Artificial intelligence systems aren’t born smart. They have to be taught and trained. If you’ve got an iPhone, you might remember training Siri by repeating a few phrases, like “Hey Siri, it’s me”. That’s how it learns your voice – accurately. I believe Amazon’s Alexa has a similar feature.
But these guys have a head start: a huge set of training data. For the most part, your system already knows how to hear and understand you. That’s because big companies like Apple and Amazon have the resources to run a zillion samples through their speech recognition system and teach it.
Now consider an independent AI assistant, one that doesn’t spy on you or use your data for marketing purposes. That would be Mycroft, which I’ve written about before. I don’t have one of their standalone devices, but I do have the KDE desktop widget up and running. It’s not perfect, but it’s free, open source, and it does indeed work.
Here’s a clip of it in action.
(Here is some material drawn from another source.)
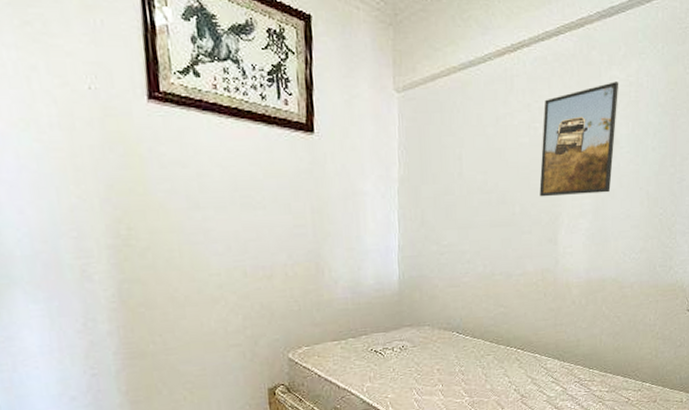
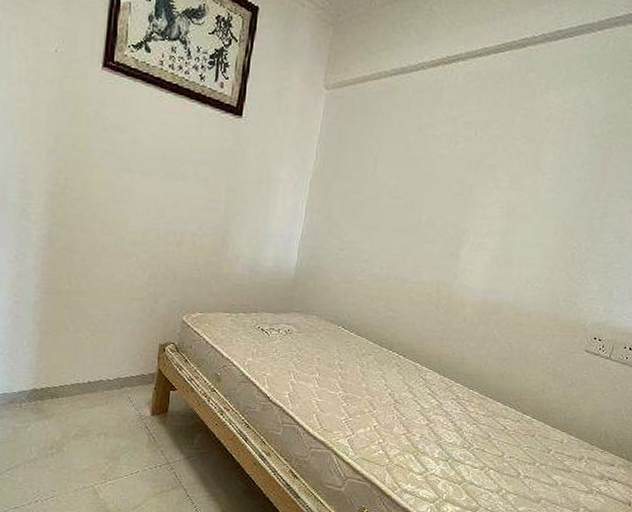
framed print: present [539,82,619,197] -> none [449,106,553,217]

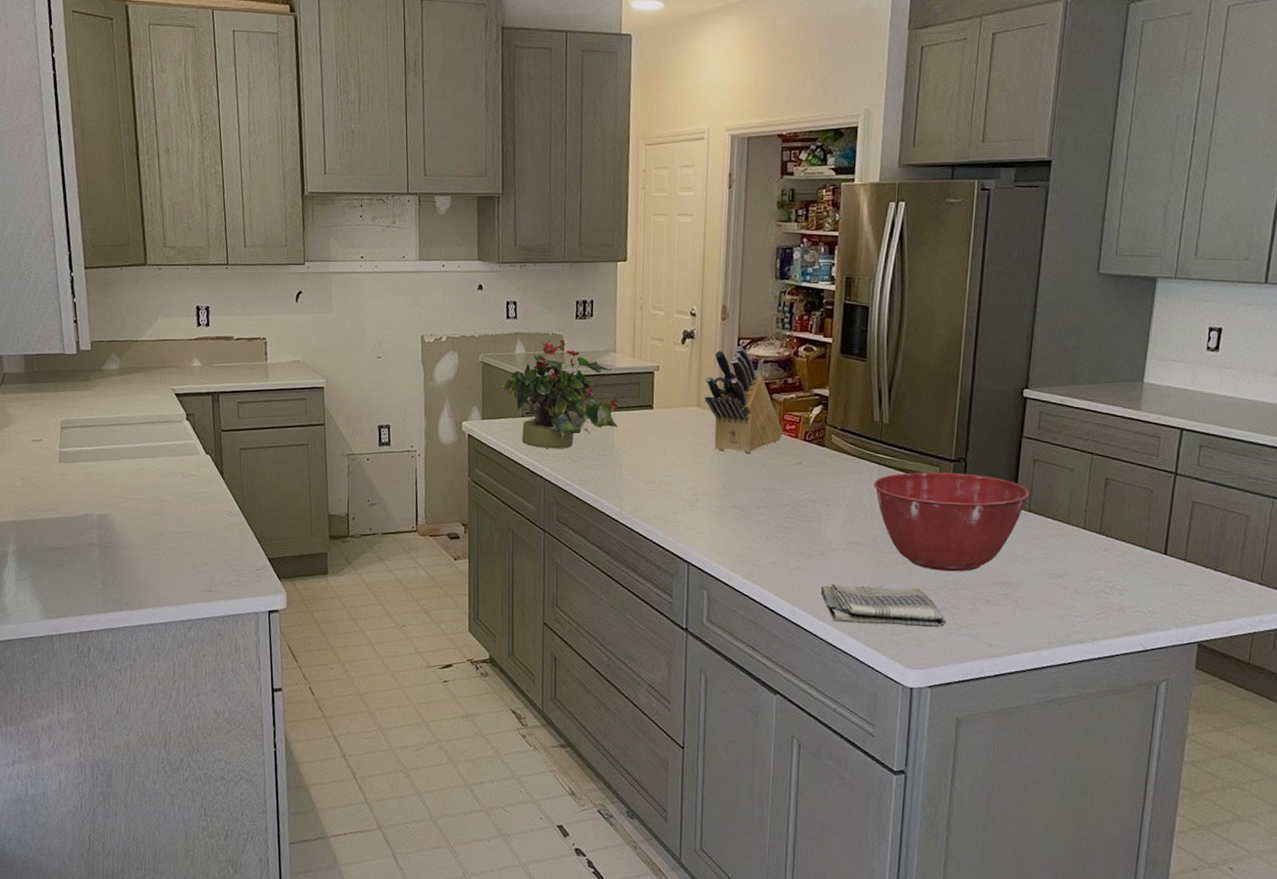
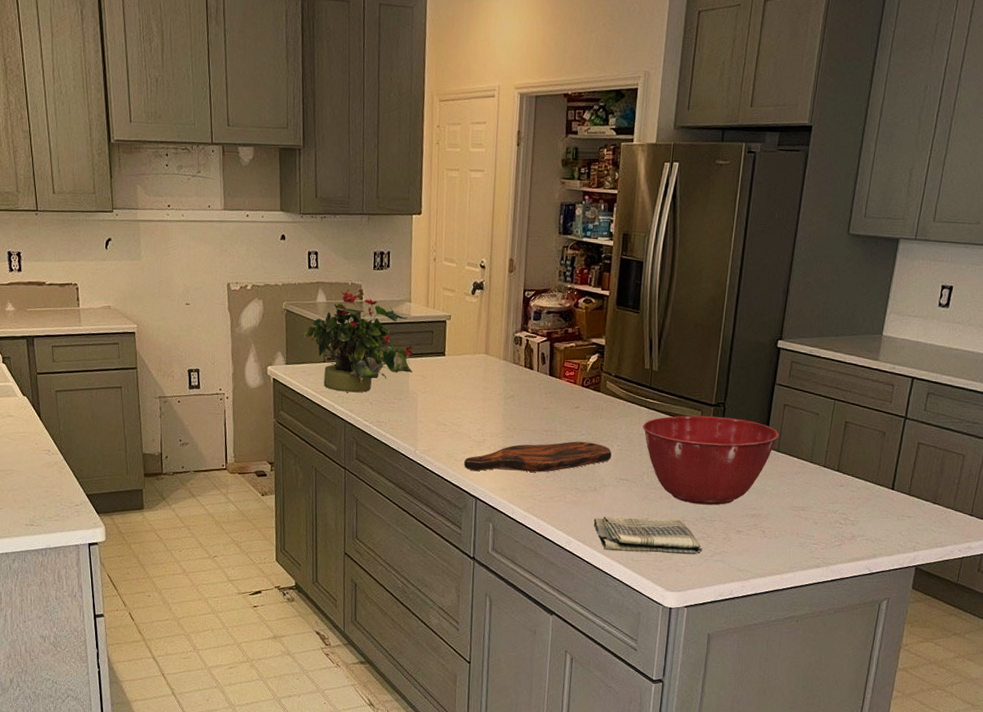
cutting board: none [675,501,839,535] -> present [464,441,612,473]
knife block: present [705,346,784,453] -> none [492,297,564,397]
You can’t hear me, but you’ll see it processing and hear it answering.
It’s not perfect by any means, but considering it’s built by volunteers with donated money, I think it’s pretty impressive.
They’ve got a new project underway right now: training a better voice recognition system. A screenshot of it is at the top of this post.
What they’ve done is gotten the community to submit a collection of training data – people from around the world waking up Mycroft by saying “Hey, Mycroft.” The rest of us get to listen to the samples and grade the clarity of the recording. If you definitely hear “Hey, Mycroft”, you give that sample a thumbs-up. If it’s murky or unclear, you tag it as a maybe. And of course, if it’s just background chatter or noise, you flag it as a negative.
All this (anonymous) data is used to teach the AI what “Hey, Mycroft” sounds like. The community provided the samples, now the community is helping to teach the AI.
It’s really pretty cool. Although I admit my bias and fondness for the KDE ecosystem, Mycroft still has catching up to do. It’s not nearly as responsive as Alexa or Siri, but it simply can’t match Amazon or Apple or Google in terms of development resources. And so I pitch in. I’ll take a half hour to listen to samples and grade them. I’ll fiddle about with the desktop widget and report bugs or issues.
Because it’s open source, I might even dream up and program a skill for it.
After I do everything else on my list, naturally.